* START Excerpted passage *

Lines >>> Twits have the highest count of lines but the smallest size of the file. Likely because each twit is only 140 characters
Words >>> Blogs have the larger amount of words (surprising) and surpass the number of words in the news. One would expect the news data to have more words because usually are in-depth articles, whereas blogs are usually quick expressions of the blogger’s mind
Line Length >>> Blogs also have the longest line at 40,833 characters
In mobile apps the amount of data that can be downloaded and stored on the device is limited, therefore we need to create a sample of the original data that can be used to create inferences for the algorithm
set.seed(7765287)
size_per_sample = 1000
blogs_sample <- sample(data_blogs,
size = size_per_sample,
replace = TRUE)
news_sample <- sample(data_news,
size = size_per_sample,
replace = TRUE)
twits_sample <- sample(data_twitter,
size = size_per_sample,
replace = TRUE)
samples <- c(blogs_sample,
news_sample,
twits_sample)
paste("Length of samples = ", length(samples))
## [1] "Length of samples = 3000"
writeLines(samples, "samples.txt")
We will use a list of profanity or “bad words” identified in the English language and by browsers (Google, Yahoo, IE, etc).
More information can be found here: https://www.freewebheaders.com/full-list-of-bad-words-banned-by-google/
We will use the corpus in a series of steps to clean further and further until the corpus is fully clean
# Read the sample created before and create an initial corpus
samples_file <- file("samples.txt")
samples_lines <- readLines(samples_file)
# Create the corpus based on the sample data
# NOTE: in the most recent version of tm we need to use VCorpus and not Corpus
samples_corpus <- VCorpus(
VectorSource(
samples_lines))
# More info here:
# https://cran.r-project.org/web/packages/tm/vignettes/tm.pdf
# Step 1 - convert the corpus to UTF-8
samples_corpus <- tm_map(samples_corpus,
content_transformer(
function(x) iconv(x,
to="UTF-8",
sub="byte")))
# Step 2 - convert the corpus to lowercase
samples_corpus <- tm_map(samples_corpus,
content_transformer(tolower))
# Step 3 - remove punctuation, including - , ; : " ', etc
samples_corpus <- tm_map(samples_corpus,
content_transformer(removePunctuation),
preserve_intra_word_dashes=TRUE)
# Step 4 - filter "bad words"
custom_bad_words = readLines("custom-bad-words-nlp.txt")
samples_corpus <- tm_map(samples_corpus,
removeWords,
custom_bad_words)
# Step 5- remove numeric numbers
samples_corpus <- tm_map(samples_corpus,
content_transformer(removeNumbers))
# Step 6 - remove URLs
urls_to_remove <- function(x) gsub("http[[:alnum:]]*", "", x)
samples_corpus <- tm_map(samples_corpus,
content_transformer(urls_to_remove))
# Step 7 - remove stop words in English.
# Note: this might remove words that are needed to understand the content of the sentence
# More info here: https://en.wikipedia.org/wiki/Stop_words
samples_corpus <- tm_map(samples_corpus,
removeWords,
stopwords("english"))
# Step 8 - Remove white spaces
samples_corpus <- tm_map(samples_corpus,
stripWhitespace)

* END Excerpted passage *
* START Data lines *

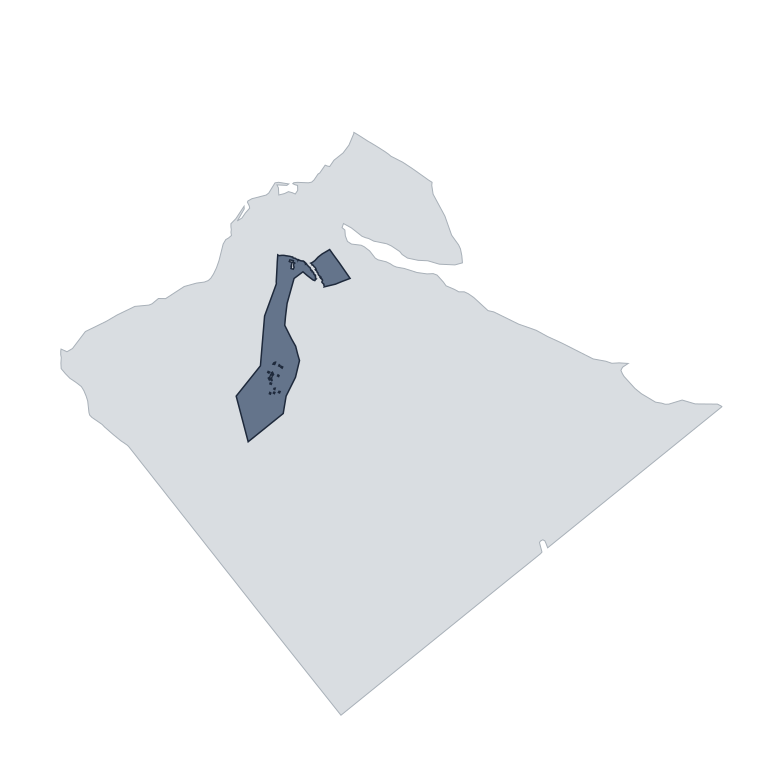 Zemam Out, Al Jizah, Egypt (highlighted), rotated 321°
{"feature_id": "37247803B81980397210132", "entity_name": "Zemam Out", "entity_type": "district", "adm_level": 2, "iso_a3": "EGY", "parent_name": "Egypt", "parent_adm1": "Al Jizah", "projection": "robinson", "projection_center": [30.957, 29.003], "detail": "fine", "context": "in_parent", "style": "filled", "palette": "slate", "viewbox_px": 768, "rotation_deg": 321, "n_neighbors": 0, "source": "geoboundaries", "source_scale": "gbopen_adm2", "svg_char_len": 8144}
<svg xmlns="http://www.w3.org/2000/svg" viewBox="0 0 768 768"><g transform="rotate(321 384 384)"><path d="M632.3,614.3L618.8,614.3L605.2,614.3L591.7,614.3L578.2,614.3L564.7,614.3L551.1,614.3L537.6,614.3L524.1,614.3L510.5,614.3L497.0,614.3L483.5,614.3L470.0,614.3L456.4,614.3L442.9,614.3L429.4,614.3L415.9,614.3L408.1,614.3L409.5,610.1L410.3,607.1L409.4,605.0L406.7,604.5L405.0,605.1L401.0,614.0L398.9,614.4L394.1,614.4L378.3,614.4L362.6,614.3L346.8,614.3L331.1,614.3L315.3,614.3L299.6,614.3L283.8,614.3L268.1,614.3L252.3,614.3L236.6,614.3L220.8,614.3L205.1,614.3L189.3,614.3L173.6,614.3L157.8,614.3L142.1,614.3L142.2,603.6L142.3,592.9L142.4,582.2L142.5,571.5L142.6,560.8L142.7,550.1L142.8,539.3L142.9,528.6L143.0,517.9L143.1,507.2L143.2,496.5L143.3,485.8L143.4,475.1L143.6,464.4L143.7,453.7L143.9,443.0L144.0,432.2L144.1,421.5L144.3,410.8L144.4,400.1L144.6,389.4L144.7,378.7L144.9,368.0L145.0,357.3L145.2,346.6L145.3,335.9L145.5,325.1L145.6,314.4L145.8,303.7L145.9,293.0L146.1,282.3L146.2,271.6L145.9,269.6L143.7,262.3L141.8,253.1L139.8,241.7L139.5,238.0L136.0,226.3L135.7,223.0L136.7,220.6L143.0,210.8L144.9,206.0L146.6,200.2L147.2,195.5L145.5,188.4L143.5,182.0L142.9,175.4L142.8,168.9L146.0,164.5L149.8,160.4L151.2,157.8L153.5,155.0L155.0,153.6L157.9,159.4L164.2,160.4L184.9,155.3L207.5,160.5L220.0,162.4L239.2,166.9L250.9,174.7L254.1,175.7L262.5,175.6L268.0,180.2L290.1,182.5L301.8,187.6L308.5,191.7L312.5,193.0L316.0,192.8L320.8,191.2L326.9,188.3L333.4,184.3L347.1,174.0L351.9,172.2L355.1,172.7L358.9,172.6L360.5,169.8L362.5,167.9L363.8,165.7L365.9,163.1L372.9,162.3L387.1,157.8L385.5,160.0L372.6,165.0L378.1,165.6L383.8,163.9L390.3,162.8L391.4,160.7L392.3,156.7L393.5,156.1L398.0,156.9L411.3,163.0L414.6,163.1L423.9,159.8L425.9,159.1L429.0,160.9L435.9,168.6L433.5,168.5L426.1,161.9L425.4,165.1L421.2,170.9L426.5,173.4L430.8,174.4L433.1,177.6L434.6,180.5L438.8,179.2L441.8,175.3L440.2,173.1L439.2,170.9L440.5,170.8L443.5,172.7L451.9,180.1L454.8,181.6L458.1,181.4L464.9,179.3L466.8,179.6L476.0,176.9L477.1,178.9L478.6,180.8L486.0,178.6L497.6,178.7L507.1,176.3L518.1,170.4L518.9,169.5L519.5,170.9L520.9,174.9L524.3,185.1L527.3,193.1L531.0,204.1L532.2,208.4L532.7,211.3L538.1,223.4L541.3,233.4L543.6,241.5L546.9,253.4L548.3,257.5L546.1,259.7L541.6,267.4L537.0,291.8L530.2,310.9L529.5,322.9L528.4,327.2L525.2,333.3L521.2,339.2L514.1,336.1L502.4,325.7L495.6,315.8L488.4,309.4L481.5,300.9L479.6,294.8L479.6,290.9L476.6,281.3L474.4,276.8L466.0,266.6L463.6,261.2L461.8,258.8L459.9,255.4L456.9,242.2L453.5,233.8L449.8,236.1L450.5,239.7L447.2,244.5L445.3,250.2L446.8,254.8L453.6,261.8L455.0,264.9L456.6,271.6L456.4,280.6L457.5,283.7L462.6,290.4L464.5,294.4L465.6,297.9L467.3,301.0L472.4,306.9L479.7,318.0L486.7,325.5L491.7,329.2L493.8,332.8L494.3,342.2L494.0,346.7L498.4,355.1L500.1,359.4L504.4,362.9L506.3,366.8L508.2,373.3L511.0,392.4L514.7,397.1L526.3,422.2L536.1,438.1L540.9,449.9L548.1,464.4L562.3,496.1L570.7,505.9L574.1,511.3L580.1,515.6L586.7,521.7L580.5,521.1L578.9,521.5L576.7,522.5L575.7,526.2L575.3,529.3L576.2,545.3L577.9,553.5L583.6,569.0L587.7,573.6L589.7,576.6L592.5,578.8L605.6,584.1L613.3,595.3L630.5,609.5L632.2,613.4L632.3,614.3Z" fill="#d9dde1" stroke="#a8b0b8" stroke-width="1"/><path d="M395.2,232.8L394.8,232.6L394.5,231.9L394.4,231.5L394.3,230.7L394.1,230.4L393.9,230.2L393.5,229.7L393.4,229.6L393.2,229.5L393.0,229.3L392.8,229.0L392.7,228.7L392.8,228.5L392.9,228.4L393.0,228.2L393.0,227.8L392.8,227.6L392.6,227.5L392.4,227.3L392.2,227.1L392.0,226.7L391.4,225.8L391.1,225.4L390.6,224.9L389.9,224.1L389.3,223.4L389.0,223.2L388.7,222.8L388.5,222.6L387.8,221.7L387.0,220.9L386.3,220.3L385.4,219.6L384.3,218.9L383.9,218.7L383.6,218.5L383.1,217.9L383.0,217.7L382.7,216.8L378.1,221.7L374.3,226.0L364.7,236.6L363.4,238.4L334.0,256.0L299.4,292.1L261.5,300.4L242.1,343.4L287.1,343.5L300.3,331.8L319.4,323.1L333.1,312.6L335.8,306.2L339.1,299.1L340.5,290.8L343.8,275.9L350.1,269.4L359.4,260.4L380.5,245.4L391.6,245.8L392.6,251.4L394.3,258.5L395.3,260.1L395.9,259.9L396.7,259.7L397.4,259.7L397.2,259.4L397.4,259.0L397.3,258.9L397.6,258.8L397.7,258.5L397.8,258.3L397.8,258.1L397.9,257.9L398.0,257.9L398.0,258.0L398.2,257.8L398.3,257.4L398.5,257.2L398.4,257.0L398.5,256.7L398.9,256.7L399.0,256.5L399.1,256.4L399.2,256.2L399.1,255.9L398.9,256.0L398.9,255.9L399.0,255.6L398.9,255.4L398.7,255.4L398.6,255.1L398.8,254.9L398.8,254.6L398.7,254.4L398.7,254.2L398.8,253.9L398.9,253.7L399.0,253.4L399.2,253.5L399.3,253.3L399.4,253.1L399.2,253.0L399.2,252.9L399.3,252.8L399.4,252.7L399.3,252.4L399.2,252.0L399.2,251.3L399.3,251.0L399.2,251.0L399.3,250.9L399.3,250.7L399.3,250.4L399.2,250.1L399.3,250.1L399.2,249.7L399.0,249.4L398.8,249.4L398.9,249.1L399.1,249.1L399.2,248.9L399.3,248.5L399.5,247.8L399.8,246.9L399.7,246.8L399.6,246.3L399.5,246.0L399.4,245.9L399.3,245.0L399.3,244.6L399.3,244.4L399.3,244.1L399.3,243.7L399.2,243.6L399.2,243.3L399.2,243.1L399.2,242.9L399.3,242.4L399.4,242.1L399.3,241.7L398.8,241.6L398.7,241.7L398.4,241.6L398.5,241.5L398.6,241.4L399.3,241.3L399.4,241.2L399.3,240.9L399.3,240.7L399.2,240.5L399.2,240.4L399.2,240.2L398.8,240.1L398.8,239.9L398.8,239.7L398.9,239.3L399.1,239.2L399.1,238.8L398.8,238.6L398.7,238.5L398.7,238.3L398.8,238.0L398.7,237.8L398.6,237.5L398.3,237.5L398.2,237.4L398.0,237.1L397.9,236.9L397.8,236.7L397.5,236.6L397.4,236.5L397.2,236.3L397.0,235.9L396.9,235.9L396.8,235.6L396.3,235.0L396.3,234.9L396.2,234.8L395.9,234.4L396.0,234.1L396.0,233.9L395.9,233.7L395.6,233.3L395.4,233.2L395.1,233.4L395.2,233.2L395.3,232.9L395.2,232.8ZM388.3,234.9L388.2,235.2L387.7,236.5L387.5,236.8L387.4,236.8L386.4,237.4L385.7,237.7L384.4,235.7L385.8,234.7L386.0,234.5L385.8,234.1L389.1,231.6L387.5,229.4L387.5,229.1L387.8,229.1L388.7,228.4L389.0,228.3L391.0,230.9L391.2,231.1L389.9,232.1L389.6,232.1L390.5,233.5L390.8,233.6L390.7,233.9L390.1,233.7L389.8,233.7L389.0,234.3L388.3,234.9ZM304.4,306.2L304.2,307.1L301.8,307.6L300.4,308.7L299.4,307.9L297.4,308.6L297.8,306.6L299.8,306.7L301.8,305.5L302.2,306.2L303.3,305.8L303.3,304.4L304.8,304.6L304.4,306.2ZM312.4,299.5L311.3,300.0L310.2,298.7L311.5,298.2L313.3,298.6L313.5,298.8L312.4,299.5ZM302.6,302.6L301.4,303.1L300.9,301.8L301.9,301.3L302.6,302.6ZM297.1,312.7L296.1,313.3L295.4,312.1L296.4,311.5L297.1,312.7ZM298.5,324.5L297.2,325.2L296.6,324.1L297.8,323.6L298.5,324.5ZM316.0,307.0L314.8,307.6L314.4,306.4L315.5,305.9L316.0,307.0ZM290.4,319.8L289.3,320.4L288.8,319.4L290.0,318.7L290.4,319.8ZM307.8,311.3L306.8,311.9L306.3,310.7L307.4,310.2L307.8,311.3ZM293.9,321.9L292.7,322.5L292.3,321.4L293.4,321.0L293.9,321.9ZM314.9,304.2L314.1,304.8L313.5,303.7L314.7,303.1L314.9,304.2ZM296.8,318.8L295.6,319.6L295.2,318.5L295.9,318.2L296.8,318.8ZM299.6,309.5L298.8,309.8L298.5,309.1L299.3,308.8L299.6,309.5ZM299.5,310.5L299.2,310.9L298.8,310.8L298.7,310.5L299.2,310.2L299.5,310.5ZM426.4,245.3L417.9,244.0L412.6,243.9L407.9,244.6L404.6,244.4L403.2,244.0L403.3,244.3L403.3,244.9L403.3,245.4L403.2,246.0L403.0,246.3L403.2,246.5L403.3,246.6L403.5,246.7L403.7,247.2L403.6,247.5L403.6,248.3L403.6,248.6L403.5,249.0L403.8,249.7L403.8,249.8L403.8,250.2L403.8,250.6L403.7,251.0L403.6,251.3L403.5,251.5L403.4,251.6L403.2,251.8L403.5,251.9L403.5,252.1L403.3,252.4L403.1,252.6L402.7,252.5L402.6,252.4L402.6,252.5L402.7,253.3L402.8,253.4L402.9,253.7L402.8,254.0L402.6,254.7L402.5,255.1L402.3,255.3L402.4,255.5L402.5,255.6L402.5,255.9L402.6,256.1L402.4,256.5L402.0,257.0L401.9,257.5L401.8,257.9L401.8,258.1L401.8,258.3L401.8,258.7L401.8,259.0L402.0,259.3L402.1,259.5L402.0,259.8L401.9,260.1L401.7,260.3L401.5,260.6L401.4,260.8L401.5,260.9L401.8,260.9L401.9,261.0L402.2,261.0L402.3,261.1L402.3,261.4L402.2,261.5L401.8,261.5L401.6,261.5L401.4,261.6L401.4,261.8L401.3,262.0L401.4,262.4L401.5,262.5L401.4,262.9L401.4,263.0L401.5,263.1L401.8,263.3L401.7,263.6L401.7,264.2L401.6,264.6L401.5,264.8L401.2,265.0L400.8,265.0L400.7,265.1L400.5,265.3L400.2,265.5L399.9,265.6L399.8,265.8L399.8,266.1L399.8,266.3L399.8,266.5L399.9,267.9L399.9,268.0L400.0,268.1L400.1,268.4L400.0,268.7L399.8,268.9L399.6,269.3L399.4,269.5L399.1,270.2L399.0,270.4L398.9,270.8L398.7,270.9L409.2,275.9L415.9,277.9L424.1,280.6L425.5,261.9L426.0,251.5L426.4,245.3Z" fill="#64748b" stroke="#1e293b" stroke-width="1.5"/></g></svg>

* END Data lines *

#### What you will do:
Which cleaning steps, numbered in the code comments of the text-mining walkthrough above, are applied to the sample corpus, and in what order?

#### Answer for this exercise:
1. Convert the corpus to UTF-8
2. Convert the corpus to lowercase
3. Remove punctuation
4. Filter "bad words"
5. Remove numbers
6. Remove URLs
7. Remove English stop words
8. Remove white spaces